─── Textauszug ───

Erst wenn diese Nachforschungen innerhalb angemessener Frist zu keinem Ergebnis führen, kommt die Bestellung eines gesetzlichen Vertreters in Betracht. Welche Frist dabei angemessen ist, hängt vom Einzelfall ab - auch hier gilt: Je wertvoller das Grundstück, desto länger die angemessene Frist.

Angebliche Verwahrlosung kein Grund für unterlassene Ermittlungen

Laut dem von der "Süddeutschen Zeitung" zitierten Bericht des Rechnungsprüfungsamtes der Stadt Leipzig  soll in mehreren hundert Fällen überhaupt keine Suche nach den Eigentümern erfolgt sein. In anderen Fällen wurden gesetzliche Vertreter nur Stunden nach Antrag eines Investors bestellt und die Grundstücke binnen weniger Wochen verkauft.

Dabei beriefen sich die befragten Mitarbeiter der Presse gegenüber darauf, man habe in den genannten Fällen schnell handeln müssen. Es habe sich nämlich um verwilderte, vermüllte und zum Teil auch baufällige Grundstücke gehandelt, von denen Gefahren für die öffentliche Sicherheit und Ordnung ausgegangen sein sollen.

─── Datensatz ───

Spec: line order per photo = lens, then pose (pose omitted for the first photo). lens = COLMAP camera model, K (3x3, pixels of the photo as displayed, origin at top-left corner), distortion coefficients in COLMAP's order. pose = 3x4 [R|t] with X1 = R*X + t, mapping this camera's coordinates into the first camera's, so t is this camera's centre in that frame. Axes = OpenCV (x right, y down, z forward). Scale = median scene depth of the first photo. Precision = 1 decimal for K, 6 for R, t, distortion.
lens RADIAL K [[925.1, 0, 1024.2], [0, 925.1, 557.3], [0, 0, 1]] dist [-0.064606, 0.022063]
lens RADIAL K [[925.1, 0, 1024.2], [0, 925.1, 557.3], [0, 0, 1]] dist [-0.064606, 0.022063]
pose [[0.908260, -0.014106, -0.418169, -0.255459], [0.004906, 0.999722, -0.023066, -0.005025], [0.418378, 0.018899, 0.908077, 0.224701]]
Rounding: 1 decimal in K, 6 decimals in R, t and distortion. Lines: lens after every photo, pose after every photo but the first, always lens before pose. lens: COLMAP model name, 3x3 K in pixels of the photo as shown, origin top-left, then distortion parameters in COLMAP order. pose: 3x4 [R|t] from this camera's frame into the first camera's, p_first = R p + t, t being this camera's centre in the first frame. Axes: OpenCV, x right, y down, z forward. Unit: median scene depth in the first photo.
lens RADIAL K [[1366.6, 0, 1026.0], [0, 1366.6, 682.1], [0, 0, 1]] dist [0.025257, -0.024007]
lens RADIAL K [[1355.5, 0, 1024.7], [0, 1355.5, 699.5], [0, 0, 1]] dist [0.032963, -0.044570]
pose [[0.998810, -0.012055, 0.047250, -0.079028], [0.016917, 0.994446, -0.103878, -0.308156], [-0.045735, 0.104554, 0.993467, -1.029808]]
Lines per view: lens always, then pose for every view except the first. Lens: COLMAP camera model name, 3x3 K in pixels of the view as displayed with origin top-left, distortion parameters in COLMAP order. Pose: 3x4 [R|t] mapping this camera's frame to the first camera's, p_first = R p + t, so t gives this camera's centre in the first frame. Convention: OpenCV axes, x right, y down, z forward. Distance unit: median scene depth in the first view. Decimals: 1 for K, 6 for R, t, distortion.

───

Gelesenes anwenden
a - Wie schnell wurden laut dem Textauszug in manchen Fällen gesetzliche Vertreter nach dem Antrag eines Investors bestellt?
b - Entnehmen Sie dem Textauszug wörtlich den Abschnitt, der mit den Worten „Erst wenn diese“ einsetzt und mit „weniger Wochen verkauft.“ schließt.

Antwortliste
a - Nur Stunden nach dem Antrag eines Investors.

b -
Erst wenn diese Nachforschungen innerhalb angemessener Frist zu keinem Ergebnis führen, kommt die Bestellung eines gesetzlichen Vertreters in Betracht. Welche Frist dabei angemessen ist, hängt vom Einzelfall ab - auch hier gilt: Je wertvoller das Grundstück, desto länger die angemessene Frist.

Angebliche Verwahrlosung kein Grund für unterlassene Ermittlungen

Laut dem von der "Süddeutschen Zeitung" zitierten Bericht des Rechnungsprüfungsamtes der Stadt Leipzig  soll in mehreren hundert Fällen überhaupt keine Suche nach den Eigentümern erfolgt sein. In anderen Fällen wurden gesetzliche Vertreter nur Stunden nach Antrag eines Investors bestellt und die Grundstücke binnen weniger Wochen verkauft.